Vet School Dean Honored for Career Achievement
Distinguished Members are selected by their peers for contributing in an exemplary manner to the discipline of veterinary pathology.
The College recognized that Osburn's research into the pathology of ruminant viruses, including the Bluetongue virus, led to pivotal discoveries about the development of the fetal immune response. His research holds implications for vaccine development and the setting of international trade standards based on the prevalence of infectious disease agents in geographical regions.
The ACVP noted Osburn's service to the profession through involvement in the American Veterinary Medical Association and other professional organizations. He currently serves as president of the American Association of Veterinary Medical Colleges. His guidance as dean of the UC Davis School of Veterinary Medicine, the nation's largest veterinary school, was also cited as an accomplishment.
According to its Web site, "The American College of Veterinary Pathologists is an international organization for those specializing in veterinary and comparative pathology.
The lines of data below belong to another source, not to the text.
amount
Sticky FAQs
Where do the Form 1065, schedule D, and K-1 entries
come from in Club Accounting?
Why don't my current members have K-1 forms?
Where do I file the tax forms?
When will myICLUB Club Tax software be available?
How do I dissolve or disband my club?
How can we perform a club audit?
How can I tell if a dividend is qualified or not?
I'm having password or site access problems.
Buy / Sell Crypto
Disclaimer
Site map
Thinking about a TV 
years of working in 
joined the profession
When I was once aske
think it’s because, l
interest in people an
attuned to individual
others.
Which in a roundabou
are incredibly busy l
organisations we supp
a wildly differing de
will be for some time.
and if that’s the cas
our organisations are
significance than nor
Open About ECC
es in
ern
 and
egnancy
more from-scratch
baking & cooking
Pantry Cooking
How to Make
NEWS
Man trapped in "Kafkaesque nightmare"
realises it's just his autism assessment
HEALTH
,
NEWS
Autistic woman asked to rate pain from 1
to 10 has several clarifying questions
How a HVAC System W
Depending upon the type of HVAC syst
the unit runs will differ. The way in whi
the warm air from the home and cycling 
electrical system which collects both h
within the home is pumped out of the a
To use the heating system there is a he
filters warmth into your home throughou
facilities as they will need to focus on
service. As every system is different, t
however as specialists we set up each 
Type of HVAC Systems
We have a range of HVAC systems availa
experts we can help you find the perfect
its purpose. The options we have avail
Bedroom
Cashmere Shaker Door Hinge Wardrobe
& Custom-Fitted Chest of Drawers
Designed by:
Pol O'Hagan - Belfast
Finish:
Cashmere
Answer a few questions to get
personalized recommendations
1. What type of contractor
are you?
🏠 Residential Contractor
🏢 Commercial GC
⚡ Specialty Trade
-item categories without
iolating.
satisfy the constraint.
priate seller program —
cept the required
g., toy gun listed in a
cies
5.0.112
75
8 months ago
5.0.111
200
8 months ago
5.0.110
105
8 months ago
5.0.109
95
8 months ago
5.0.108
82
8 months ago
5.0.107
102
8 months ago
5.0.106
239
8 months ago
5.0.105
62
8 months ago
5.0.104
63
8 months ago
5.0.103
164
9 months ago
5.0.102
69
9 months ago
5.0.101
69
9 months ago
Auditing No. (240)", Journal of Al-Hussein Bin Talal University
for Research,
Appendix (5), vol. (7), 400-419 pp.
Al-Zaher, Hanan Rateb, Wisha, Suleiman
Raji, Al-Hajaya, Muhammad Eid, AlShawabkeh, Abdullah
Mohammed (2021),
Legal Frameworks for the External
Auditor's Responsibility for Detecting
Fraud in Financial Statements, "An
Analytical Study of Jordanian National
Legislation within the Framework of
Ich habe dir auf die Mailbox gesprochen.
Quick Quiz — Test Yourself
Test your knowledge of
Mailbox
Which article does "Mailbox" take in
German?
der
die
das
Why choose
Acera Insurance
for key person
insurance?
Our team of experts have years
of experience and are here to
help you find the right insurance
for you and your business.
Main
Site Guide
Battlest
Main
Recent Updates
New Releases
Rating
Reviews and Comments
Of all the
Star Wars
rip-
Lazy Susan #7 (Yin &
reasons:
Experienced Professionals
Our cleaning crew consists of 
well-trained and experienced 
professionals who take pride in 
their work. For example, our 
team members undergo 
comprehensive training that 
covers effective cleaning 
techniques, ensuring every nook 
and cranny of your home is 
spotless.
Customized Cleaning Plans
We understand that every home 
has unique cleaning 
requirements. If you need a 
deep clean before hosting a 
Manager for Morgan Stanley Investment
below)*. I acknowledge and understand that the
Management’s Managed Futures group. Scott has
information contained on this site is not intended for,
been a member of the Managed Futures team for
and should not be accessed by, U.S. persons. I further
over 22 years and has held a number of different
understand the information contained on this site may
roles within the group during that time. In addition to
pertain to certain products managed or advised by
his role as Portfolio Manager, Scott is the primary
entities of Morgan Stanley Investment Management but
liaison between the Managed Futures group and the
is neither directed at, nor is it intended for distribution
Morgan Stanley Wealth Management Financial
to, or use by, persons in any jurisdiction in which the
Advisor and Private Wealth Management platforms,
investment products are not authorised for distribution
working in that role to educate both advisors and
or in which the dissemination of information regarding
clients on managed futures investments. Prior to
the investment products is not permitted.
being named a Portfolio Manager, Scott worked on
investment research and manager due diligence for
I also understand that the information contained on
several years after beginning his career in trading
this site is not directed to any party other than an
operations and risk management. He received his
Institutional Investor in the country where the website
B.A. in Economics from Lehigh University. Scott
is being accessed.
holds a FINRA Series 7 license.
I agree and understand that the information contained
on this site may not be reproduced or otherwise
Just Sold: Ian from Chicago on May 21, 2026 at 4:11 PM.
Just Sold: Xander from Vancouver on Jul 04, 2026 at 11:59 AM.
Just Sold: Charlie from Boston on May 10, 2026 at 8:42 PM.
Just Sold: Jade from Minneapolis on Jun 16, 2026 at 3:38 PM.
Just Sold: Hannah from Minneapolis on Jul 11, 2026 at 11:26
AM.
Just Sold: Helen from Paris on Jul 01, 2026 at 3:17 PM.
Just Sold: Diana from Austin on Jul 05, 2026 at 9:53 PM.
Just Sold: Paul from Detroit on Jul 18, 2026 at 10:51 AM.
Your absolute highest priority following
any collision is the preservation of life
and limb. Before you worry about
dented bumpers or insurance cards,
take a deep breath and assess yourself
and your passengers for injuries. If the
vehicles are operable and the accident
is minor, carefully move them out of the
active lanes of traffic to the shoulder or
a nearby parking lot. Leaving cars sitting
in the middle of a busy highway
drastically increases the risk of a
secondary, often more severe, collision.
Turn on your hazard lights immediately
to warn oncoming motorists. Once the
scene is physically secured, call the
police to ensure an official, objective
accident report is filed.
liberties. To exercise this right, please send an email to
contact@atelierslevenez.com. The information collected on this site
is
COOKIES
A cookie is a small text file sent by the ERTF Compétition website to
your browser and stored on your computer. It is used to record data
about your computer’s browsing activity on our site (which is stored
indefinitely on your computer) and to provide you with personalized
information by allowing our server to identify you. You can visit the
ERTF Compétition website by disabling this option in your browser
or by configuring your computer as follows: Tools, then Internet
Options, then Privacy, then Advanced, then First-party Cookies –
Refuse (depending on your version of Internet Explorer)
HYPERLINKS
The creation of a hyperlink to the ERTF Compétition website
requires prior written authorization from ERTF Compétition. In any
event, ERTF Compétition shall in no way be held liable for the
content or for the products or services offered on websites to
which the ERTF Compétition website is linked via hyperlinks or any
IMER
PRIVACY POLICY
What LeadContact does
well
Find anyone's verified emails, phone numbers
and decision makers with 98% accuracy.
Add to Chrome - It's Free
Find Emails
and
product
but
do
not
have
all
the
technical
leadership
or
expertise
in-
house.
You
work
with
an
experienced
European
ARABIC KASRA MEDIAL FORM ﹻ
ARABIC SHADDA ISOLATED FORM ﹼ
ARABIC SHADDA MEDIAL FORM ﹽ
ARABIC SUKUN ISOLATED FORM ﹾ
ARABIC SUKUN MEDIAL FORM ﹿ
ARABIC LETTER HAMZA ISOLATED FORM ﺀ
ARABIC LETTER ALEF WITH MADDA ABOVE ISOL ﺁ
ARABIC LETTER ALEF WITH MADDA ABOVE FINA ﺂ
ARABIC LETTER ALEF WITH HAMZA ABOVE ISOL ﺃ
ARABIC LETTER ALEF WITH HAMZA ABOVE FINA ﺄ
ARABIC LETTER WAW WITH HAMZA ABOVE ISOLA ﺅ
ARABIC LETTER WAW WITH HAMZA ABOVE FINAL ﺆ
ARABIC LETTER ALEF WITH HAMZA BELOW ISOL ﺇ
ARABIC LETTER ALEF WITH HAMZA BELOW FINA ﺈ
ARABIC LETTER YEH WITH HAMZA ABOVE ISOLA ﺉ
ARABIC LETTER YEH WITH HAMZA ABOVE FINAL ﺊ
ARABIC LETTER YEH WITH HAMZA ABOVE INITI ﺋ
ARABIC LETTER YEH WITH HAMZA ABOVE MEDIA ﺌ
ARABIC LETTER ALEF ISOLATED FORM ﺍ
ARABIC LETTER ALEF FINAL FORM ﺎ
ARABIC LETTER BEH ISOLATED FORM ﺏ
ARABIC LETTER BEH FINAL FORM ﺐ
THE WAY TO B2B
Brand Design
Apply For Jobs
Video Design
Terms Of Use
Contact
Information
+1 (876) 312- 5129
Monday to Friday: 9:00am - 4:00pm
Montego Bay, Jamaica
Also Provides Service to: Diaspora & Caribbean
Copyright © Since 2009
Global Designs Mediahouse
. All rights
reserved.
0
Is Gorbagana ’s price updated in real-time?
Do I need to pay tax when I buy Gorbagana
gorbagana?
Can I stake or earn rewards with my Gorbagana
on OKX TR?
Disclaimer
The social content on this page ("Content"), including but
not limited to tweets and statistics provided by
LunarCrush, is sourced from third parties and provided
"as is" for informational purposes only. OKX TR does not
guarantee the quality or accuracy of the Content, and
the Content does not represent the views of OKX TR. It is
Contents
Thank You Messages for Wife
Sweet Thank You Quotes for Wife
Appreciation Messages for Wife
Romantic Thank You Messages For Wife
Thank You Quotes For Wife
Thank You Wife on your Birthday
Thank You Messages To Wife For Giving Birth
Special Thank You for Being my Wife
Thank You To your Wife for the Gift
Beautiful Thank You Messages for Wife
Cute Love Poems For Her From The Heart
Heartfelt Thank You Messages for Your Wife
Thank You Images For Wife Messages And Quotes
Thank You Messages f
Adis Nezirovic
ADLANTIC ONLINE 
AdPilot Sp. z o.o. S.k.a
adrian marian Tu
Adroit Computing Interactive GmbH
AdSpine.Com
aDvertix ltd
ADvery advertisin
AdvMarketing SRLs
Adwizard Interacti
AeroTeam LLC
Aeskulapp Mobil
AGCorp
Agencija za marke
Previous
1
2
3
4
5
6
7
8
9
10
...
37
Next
The College was incorporated in 1949 with the objectives to further scientific progress in veterinary pathology; to establish standards of training, experience, and examinations for qualification as specialists in veterinary pathology; and to further the recognition of such qualified specialists by certification and other means."
Osburn is one of only 28 individuals selected for distinguished membership in the more than 50-year history of the organization. Emeritus faculty members Donald R. Cordy (deceased) and Peter C. Kennedy, both pioneers in the field, also received Distinguished Membership distinction from the ACVP.